The technique is performed by sifting the DDGS particles into different sizes and then blowing them with air to remove fiber. The name is a combination of the words “elutriation,” or application of upward air flow, and “sieve.” Srinivasan’s Web site, contains videos and documentation.

The pilot plant can separate the DDGS at a rate of 1 ton per hour into enhanced DDGS and fiber. Good separation of protein, fat and fiber has been achieved with commercially produced DDGS, Srinivasan said.

Obtaining satisfactory results meant that poultry scientist Corzo could begin to measure the performance of protein and fat obtained with the elusieve process in poultry feed. Similarly, the finding also gave forest products researcher Shi an incentive to compare performance of the fiber with other fibrous materials used in wood composites manufacturing.

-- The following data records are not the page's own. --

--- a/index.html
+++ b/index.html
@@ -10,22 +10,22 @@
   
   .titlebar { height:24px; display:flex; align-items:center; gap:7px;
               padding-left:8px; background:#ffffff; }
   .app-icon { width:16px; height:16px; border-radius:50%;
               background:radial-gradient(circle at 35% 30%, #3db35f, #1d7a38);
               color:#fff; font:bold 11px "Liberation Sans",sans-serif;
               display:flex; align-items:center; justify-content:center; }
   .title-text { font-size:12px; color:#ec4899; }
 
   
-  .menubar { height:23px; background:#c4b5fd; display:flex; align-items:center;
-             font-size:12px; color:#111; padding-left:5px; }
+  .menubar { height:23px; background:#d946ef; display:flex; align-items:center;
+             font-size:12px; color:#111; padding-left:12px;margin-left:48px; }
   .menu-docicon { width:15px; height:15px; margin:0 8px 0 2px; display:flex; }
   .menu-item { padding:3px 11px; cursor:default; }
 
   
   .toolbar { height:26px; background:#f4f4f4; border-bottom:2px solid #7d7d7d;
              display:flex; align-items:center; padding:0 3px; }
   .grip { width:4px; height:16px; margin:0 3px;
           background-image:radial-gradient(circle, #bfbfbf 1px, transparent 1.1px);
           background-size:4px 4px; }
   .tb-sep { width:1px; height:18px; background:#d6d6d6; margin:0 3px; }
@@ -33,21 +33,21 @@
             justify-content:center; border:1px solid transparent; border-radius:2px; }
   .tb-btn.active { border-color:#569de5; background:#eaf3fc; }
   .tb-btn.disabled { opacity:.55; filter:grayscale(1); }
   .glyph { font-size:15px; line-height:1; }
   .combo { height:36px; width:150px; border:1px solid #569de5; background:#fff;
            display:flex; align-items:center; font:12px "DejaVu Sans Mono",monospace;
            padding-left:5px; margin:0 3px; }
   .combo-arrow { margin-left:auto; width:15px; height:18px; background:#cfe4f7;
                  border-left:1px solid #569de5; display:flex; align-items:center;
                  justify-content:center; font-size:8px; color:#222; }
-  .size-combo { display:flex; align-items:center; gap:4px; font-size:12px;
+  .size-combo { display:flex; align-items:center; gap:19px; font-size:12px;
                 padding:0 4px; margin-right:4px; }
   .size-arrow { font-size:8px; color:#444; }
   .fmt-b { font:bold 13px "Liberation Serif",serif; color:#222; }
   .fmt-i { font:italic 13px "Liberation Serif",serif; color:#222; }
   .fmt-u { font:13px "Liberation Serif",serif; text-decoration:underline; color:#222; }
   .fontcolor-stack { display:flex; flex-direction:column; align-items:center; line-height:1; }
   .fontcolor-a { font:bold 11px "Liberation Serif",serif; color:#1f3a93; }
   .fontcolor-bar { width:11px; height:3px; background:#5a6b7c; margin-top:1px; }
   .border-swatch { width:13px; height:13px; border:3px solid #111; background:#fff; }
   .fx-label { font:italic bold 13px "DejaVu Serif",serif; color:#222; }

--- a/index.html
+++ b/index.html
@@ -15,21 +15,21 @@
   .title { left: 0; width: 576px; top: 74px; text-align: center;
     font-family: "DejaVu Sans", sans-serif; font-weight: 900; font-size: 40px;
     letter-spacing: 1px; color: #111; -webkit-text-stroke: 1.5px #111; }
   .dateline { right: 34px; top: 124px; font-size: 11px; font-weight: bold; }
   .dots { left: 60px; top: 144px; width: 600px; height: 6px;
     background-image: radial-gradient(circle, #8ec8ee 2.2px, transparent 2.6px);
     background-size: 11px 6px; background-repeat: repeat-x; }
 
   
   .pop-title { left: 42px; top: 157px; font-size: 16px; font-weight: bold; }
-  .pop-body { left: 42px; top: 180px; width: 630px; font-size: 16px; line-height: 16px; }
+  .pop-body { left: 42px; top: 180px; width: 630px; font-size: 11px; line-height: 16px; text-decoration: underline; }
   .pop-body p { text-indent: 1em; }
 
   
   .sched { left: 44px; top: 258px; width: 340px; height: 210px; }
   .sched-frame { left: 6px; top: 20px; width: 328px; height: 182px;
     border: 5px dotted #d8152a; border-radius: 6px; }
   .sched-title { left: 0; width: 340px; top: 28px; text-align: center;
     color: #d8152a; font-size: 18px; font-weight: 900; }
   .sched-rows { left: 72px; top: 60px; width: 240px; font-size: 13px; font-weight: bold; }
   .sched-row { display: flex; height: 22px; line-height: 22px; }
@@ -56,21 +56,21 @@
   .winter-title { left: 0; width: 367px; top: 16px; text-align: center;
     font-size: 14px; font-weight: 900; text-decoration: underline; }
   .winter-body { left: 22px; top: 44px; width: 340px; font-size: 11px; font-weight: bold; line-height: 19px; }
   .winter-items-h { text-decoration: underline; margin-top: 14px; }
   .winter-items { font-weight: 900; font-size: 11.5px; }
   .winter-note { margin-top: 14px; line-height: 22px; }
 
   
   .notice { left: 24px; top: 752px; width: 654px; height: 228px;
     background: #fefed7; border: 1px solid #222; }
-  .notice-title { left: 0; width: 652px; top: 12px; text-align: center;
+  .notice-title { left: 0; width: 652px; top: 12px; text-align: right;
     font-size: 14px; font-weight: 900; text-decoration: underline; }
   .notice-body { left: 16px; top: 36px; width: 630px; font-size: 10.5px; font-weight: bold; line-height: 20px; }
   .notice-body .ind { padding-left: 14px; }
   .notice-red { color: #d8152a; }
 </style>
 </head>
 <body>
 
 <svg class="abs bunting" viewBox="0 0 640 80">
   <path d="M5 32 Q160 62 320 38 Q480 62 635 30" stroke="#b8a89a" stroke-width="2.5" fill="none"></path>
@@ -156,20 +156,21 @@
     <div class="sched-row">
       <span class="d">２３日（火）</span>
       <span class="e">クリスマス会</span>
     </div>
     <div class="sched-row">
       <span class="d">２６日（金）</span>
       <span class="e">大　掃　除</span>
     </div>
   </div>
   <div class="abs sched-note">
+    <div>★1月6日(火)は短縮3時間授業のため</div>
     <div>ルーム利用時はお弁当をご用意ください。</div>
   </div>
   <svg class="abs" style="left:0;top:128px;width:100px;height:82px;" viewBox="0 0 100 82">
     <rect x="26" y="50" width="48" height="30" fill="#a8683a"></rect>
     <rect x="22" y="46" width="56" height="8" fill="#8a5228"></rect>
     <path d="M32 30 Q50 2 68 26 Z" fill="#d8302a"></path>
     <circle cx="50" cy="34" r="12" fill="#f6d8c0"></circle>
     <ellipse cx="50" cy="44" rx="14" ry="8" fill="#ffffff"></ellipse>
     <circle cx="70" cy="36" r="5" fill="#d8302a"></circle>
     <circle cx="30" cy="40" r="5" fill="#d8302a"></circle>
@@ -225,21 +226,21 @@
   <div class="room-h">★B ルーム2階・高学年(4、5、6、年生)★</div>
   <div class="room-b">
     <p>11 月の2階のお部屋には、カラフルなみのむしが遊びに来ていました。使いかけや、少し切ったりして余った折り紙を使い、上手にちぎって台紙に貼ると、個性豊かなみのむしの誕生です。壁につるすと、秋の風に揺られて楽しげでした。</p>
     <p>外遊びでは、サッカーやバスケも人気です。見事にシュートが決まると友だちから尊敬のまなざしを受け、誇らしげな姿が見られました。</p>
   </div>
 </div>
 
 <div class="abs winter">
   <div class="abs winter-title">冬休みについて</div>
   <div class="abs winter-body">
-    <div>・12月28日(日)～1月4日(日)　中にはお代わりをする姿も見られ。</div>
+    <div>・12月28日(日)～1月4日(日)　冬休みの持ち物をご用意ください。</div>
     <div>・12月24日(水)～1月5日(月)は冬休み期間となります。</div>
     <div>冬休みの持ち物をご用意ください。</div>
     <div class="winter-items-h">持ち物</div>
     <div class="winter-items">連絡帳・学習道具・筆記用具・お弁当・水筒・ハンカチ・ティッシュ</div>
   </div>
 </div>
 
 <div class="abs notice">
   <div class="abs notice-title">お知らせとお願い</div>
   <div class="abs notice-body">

In the first phase of his study, Corzo compared broiler performance using feed with unaltered DDGS, feed that contained enhanced DDGS and conventional feed.

“We wanted to know how much of the nutrients in enhanced DDGS was available to the birds, how much of it they retained and how much quality improved,” said Corzo, an assistant research professor in the Department of Poultry Science.

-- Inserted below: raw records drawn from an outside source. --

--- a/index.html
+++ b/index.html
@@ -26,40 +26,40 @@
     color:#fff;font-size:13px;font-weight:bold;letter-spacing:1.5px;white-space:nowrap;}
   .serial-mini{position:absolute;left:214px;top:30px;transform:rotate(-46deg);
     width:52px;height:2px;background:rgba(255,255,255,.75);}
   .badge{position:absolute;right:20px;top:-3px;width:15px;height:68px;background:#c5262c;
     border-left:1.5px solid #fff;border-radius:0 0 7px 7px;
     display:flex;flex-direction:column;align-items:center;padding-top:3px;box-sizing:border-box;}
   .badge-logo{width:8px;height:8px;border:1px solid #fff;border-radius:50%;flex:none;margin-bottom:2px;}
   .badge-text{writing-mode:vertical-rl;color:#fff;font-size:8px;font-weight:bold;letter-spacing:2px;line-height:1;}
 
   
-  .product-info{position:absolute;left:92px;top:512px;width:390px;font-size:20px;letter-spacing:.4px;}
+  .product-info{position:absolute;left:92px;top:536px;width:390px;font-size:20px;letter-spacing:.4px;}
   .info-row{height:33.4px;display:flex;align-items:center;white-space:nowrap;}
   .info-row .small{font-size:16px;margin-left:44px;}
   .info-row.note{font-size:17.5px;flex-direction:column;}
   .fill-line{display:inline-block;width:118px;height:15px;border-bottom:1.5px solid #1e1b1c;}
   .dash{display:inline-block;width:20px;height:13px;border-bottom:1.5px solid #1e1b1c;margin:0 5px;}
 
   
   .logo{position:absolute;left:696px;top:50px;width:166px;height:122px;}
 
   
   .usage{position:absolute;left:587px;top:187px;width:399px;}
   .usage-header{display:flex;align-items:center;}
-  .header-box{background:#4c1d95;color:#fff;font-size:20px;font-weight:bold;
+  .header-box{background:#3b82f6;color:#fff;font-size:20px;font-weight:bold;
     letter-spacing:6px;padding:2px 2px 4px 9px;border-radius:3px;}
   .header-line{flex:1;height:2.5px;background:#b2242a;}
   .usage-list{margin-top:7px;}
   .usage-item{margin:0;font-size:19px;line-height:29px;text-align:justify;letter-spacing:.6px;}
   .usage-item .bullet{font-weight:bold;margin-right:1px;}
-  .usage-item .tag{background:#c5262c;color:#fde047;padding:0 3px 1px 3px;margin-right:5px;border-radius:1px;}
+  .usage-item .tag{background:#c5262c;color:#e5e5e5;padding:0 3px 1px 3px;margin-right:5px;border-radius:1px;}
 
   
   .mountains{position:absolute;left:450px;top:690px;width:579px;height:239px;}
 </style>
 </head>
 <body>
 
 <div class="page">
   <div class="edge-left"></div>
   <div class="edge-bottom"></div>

Performance of the chickens on feed with both forms of DDGS compared favorably with conventional feed. But the enhanced DDGS offers the advantage of helping eliminate the digestive and manufacturing problems the fiber causes.

Corzo has been working with poultry feed mills to test the effect of enhanced DDGS on the manufacturing process. He is assessing the research data.

“After we look at the nutrition and handling issues, we will be able to determine what the next stage of enhanced DDGS research should be,” Corzo said. “We want to test within a setting that has the management and nutritional characteristics of a typical broiler operation.”

The availability of fiber from the elusieve process also has moved the research effort with wood composites one step forward.

Shi is planning to investigate how DDGS fiber can be used with wood powders in polymer composites to improve water and weather resistance. If processed appropriately, the fiber also has potential to improve bonding between natural fibers and polymers, and to provide pliability for molding and shaping.

“The use of plastics already minimizes decay in wood products,” said Shi, an assistant professor in the Department of Forest Products. “The addition of fiber could contribute to the stiffness of polymer composites without adding needless weight.”

One of the problems Shi identified in his preliminary work is the possibility of extremely small amounts of protein still on the fiber after separation. Protein can affect the ability of the fiber to resist the high temperatures of composites fabrication.

“The market for plastic lumber is growing, and the demand for wood composite products also is growing,” Shi said. “Our goal is to help the forest products industry find materials that are equal to or an improvement over the ones now being used.”